Why is Germany’s trade surplus so large? Undoubtedly, Germany makes good products that foreigners want to buy.
This, I guess, is somehow a problem for Germany and for the rest of the world. So you see, making good products that others want to buy is a problem for both the producer and the consumer; in other words, making desired products is a problem for everyone on planet earth!
Bernanke falls on the tired: he blames this on the Euro – a currency that is weaker than a currency that Germany would have if it stuck to the Deutsche Mark. Of course, people also wanted to buy German products when Germany had the Deutsche Mark…
He also blames it on a sound fiscal policy:
…the German trade surplus is further increased by policies (tight fiscal policies, for example) that suppress the country’s domestic spending, including spending on imports.
Exposing yet another macro-stupidity. I get wealthier when I spend less and save more. But add my balance with everyone who shares my passport? It is the exact opposite: countries somehow get wealthier when they spend more and save less – or, in fact, spend to deficit.
Note the policy Bernanke picks on – the fiscal policy of Germany – not another policy, the fiscal policy. But, could this trade imbalance be due to other policies? Mauldin identified it in his piece: “on the entire incentives (regulations and labor-reform) environment.”
Mauldin mourns the fact that the southern European countries have “seen their relative wages fall”; yet, this is precisely what happened in Germany several years ago – putting their workers in the enviable situation of having jobs.
Germany, about a dozen years ago, went through a pretty significant restructuring of labor – regulation and labor reform. Wages were held in check, to go along with some of the more lenient policies toward restructuring in all of Europe. Instead of Bernanke suggesting that the rest of Europe follow this lead, he suggests Germany spends more.

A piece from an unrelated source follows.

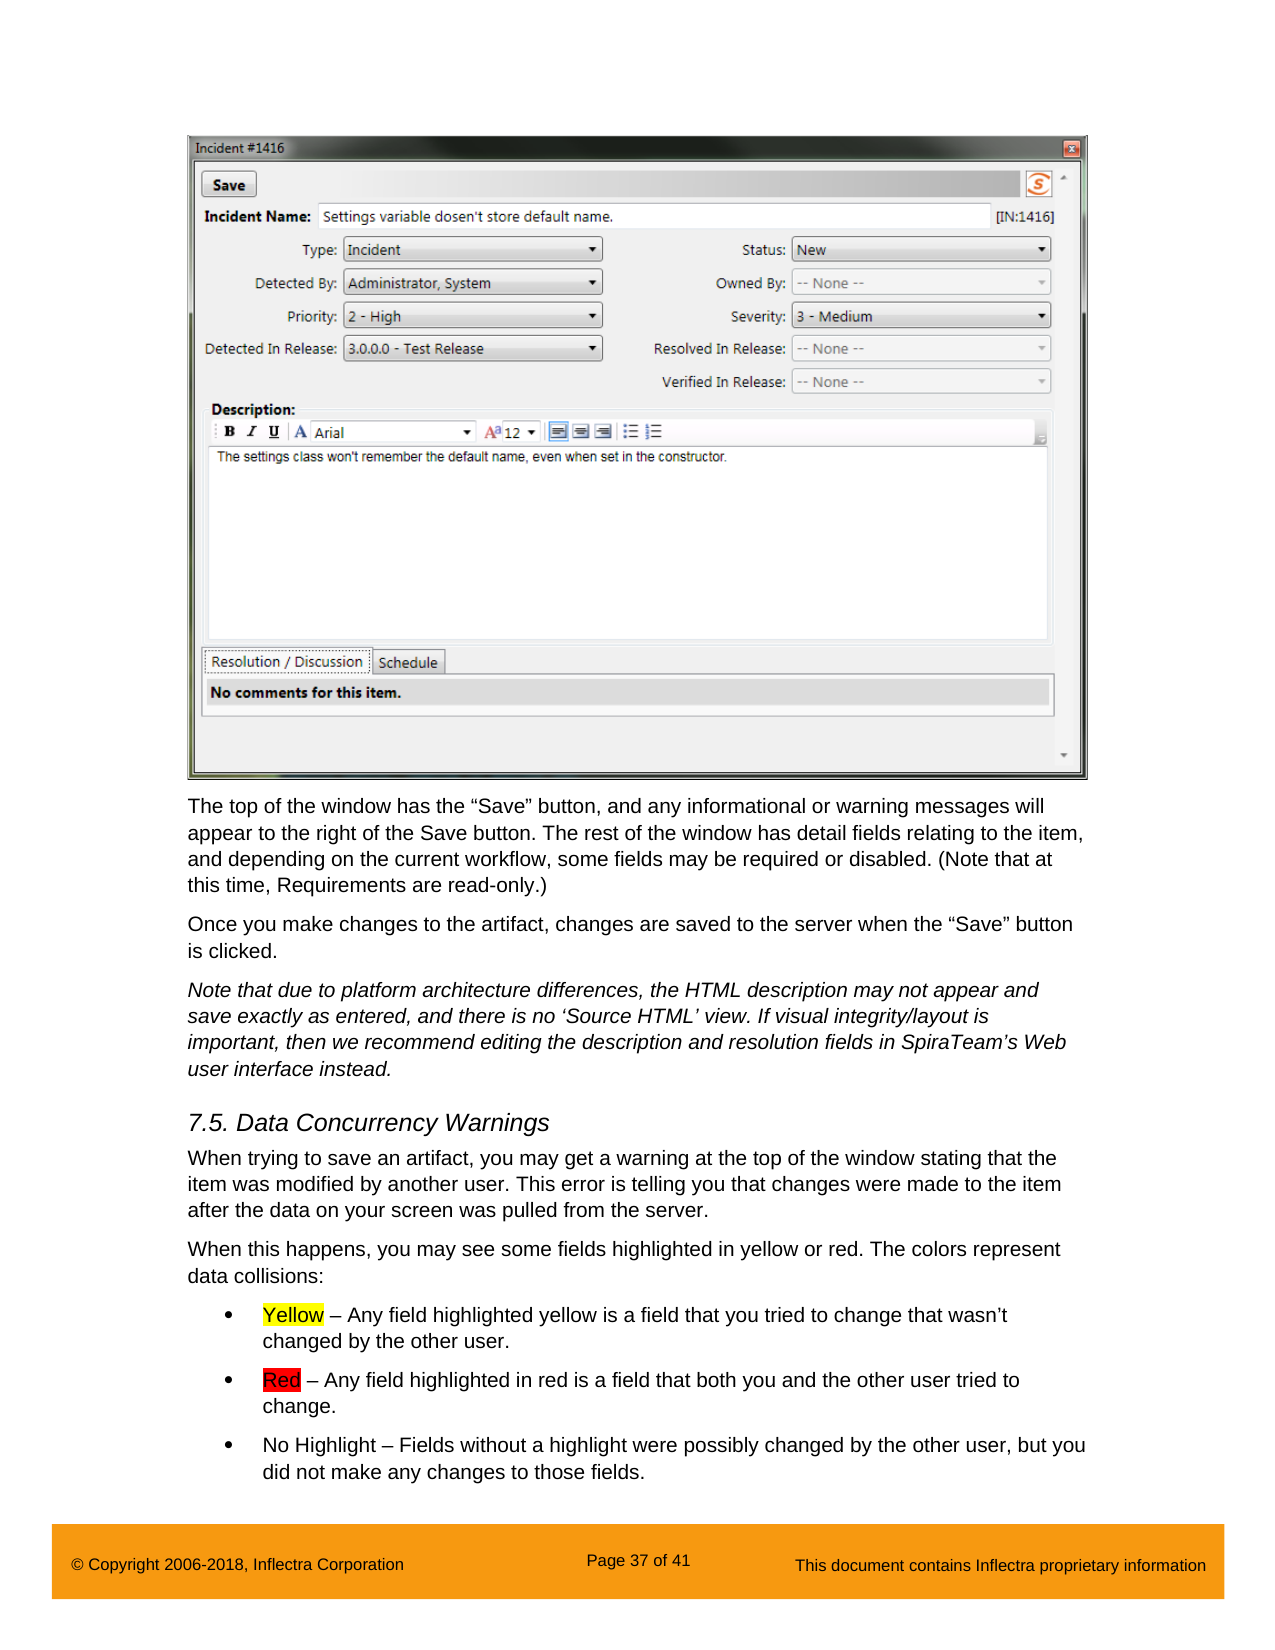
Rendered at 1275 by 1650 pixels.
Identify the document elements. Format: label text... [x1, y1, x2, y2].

You want proof? Here are his three specific suggestions:
Investment in public infrastructure.
Raising the wages of German workers.
Germany could increase domestic spending through targeted reforms
Look, I know Germany is no bastion of free-markets. Relative to the rest of Western Europe, though, it is a shining light. So, instead of prescribing the reform that Germany took a decade ago, Bernanke prescribes the poison that has much of the rest of Europe in hot water.
So, what does this have to do with all of the emphasis I added to Mauldin’s comments regarding incentives?

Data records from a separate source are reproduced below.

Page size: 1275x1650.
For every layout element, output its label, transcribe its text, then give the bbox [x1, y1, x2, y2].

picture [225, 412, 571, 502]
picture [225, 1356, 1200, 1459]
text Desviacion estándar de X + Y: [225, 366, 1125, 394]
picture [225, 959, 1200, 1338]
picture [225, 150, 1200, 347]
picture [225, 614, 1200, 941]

What incentive is there in spending? Do you have to offer incentives to the profligate to be even more profligate? Does Mauldin need to focus on incentives to get government to spend, spend, spend? They don’t need encouragement to do what comes naturally!

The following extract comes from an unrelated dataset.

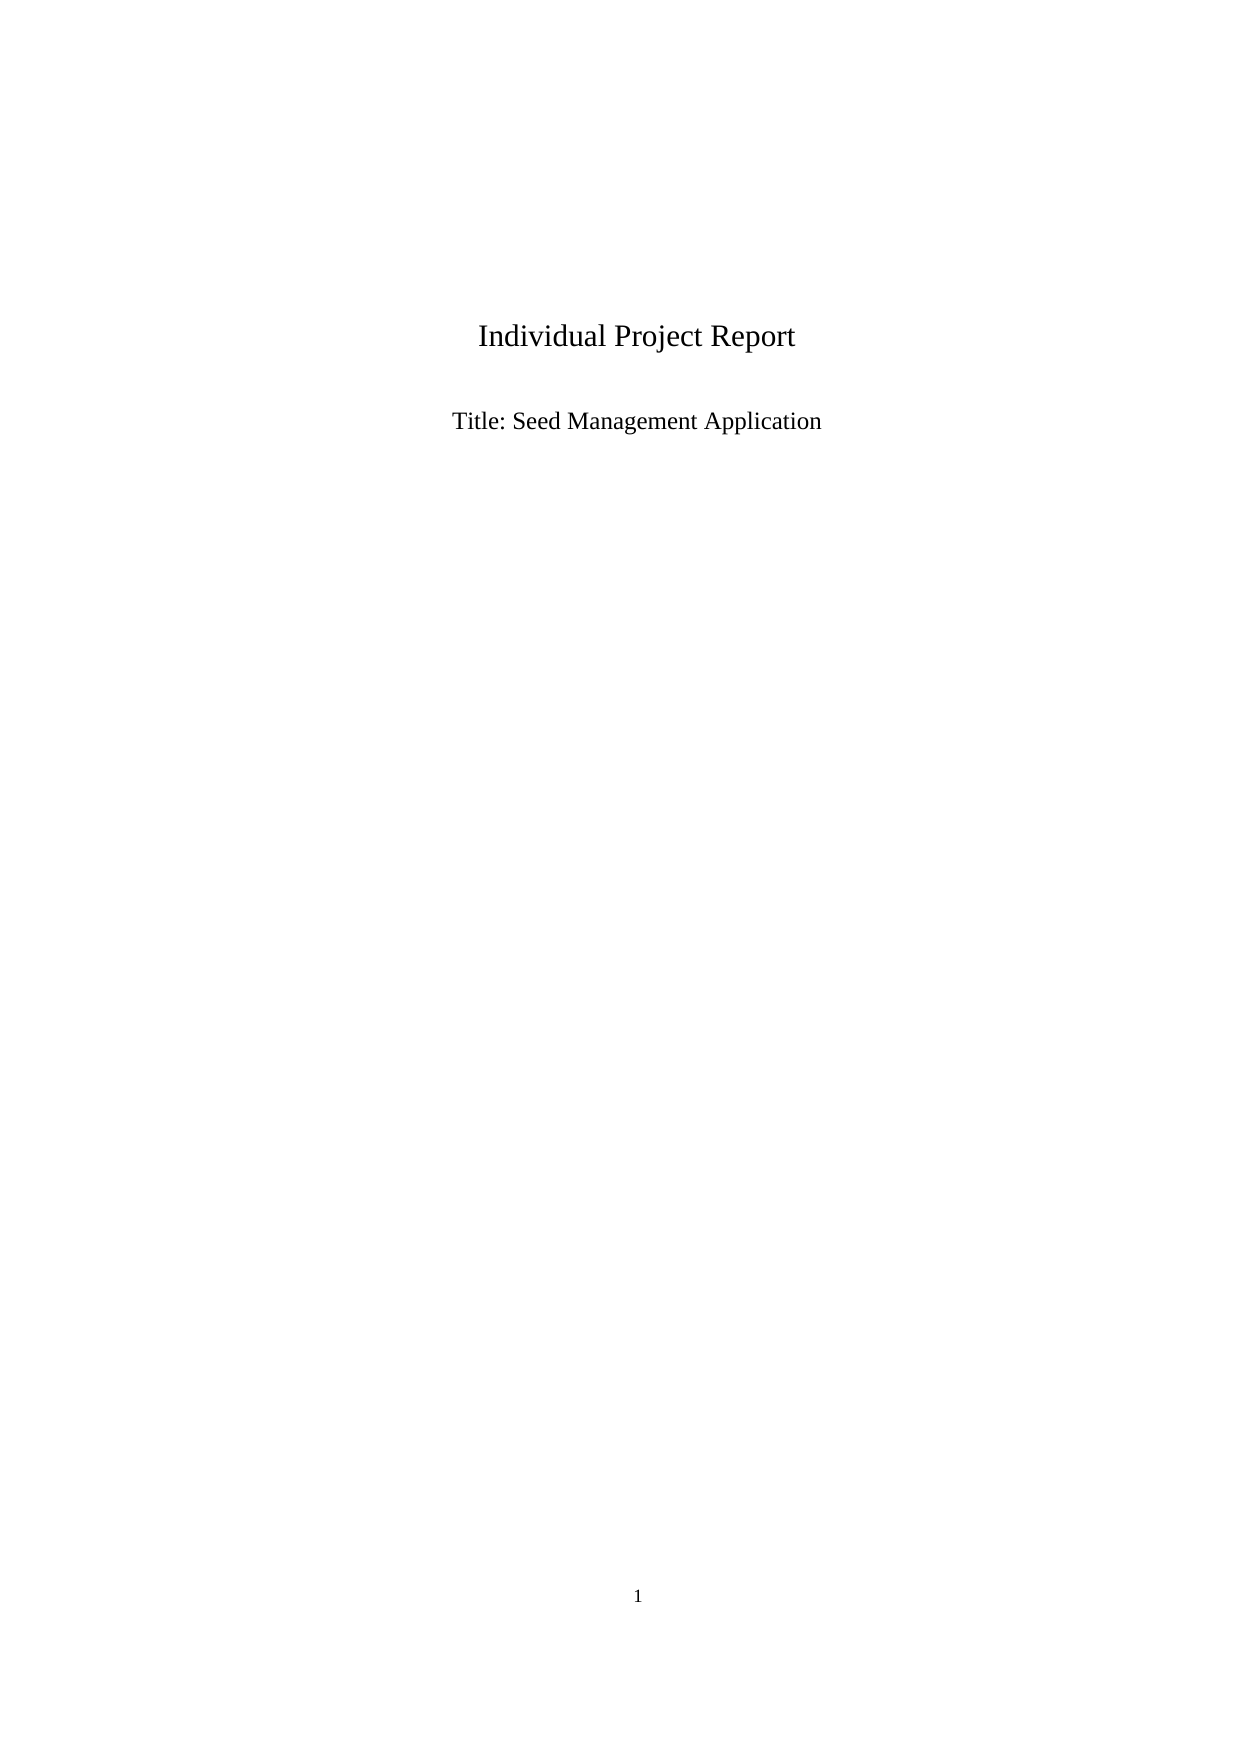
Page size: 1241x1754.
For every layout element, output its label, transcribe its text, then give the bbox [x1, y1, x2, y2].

You want incentives? You have to produce to consume: you have to work to eat. Reform regulation and labor; when capital and labor are easy to discharge, investment and hiring come easier.
As an aside, Bernanke also takes the opportunity to take a swipe at gold:
Systems of fixed exchange rates, like the euro union or the gold standard, have historically suffered from the fact that countries with balance of payments deficits come under severe pressure to adjust, while countries with surpluses face no corresponding pressure. The gold standard of the 1920s was brought down by the failure of surplus countries to participate equally in the adjustment process.
Shouldn’t those with deficits come under “severe pressure to adjust”? Isn’t this a proper incentive? Why is it that those who produce surplus – those who produce more than they consume – are the ones to be brought down?
What complete nonsense.
Back to Mauldin:
It is my day for friends coming to Dallas. Tonight Steve Moore (WSJ and now with the Heritage Foundation) is in town for a speech, and he is hanging around to go to the Dallas Mavericks game with me. We’ll talk productivity and politics over steaks at Nick and Sam’s before we head to the game
John, can you ask Steve Moore why Paul Krugman has the freedom side of his upcoming “Dream Debate of the Century”?